Create a public bank to support industry
Point 4 I love! I think that the UK needs to do the same with RBS and to be honest I am quite amazed that you cannot force a bank to lend to small businesses if you own +85% of the shares. Surely if you own a business and a member of staff continues to disobey orders, you simply sack him? I side track….
Point 3, or the banning of derivatives if akin to the Mayan sacrifice of cutting out the heart while the victim is still alive. French banks are renown for their existence in the derivatives market and the mkt remains a significant source of revenue for french banks. Furthermore, banning the use of tax havens means you provide one less reason to reside and therefore pay any tax at all in France. These rules are likely to lead to a severe backlash against an industry that provides a huge amount of tax receipts to the country and I wouldn’t be surprise if BNP Paribas or SocGen decide to relocate their whole business overseas.
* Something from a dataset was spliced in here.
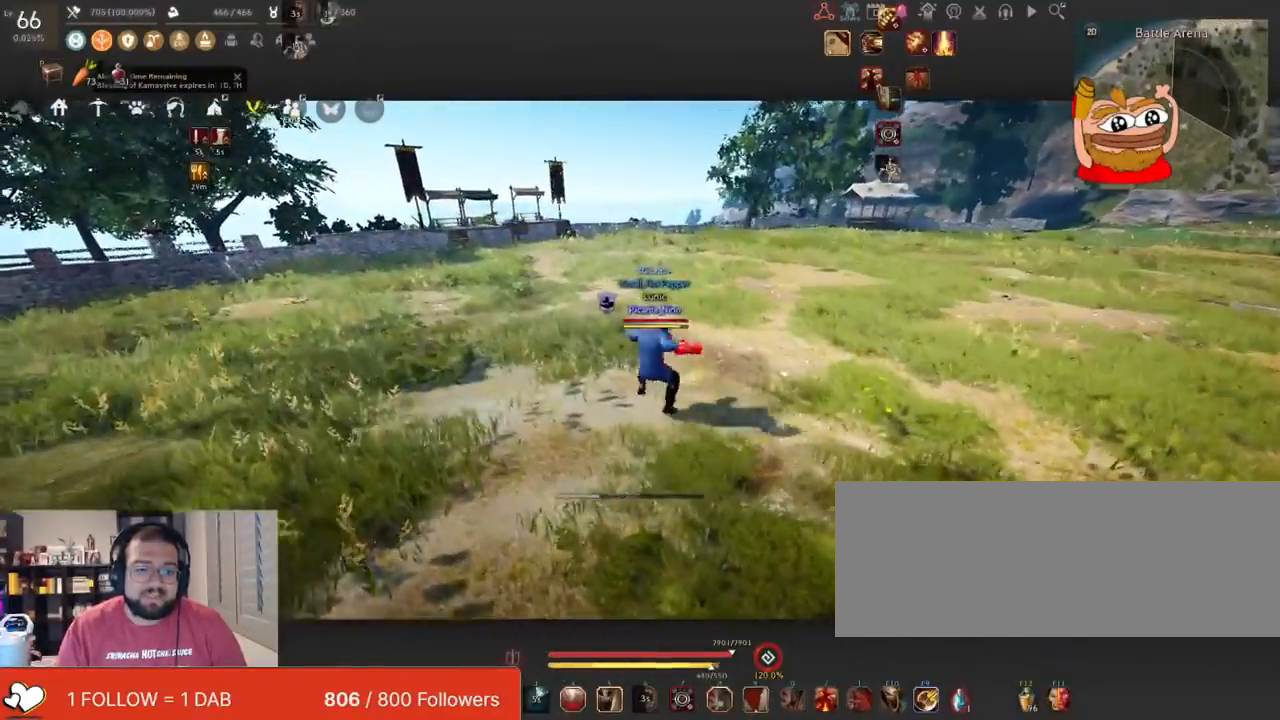
{"keys": ["a"], "mouse": ["right"], "events": []}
Which brings us to the title of this piece. Which country??? Well the only real contenders for the business is UK and Switzerland and recalling that the Swiss are currently manipulating their currency, whilst considering a tax on foreign inflows, the decision becomes more simple.
If Hollande is elected, it is the 1 percent blog’s opinion that banks will be forced to leave their homeland and move to London. Geographical proximity as well as an already sizeable headcount makes the move an easy one to make. I could go on forever pointing out the obvious as to why the UK is such a good alternative but I shall leave that up to the reader’s imagination.
Increased tax receipts leading to a much faster debt reduction and govt spending down the line. Decreases in unemployment as other industries benefit. Huge property price growth together with an increase in total disposable income benefiting the consumer industries.
By the UK being more reasonable in terms of bankers punishments, they may reap the benefit of becoming the only viable business centre in Europe!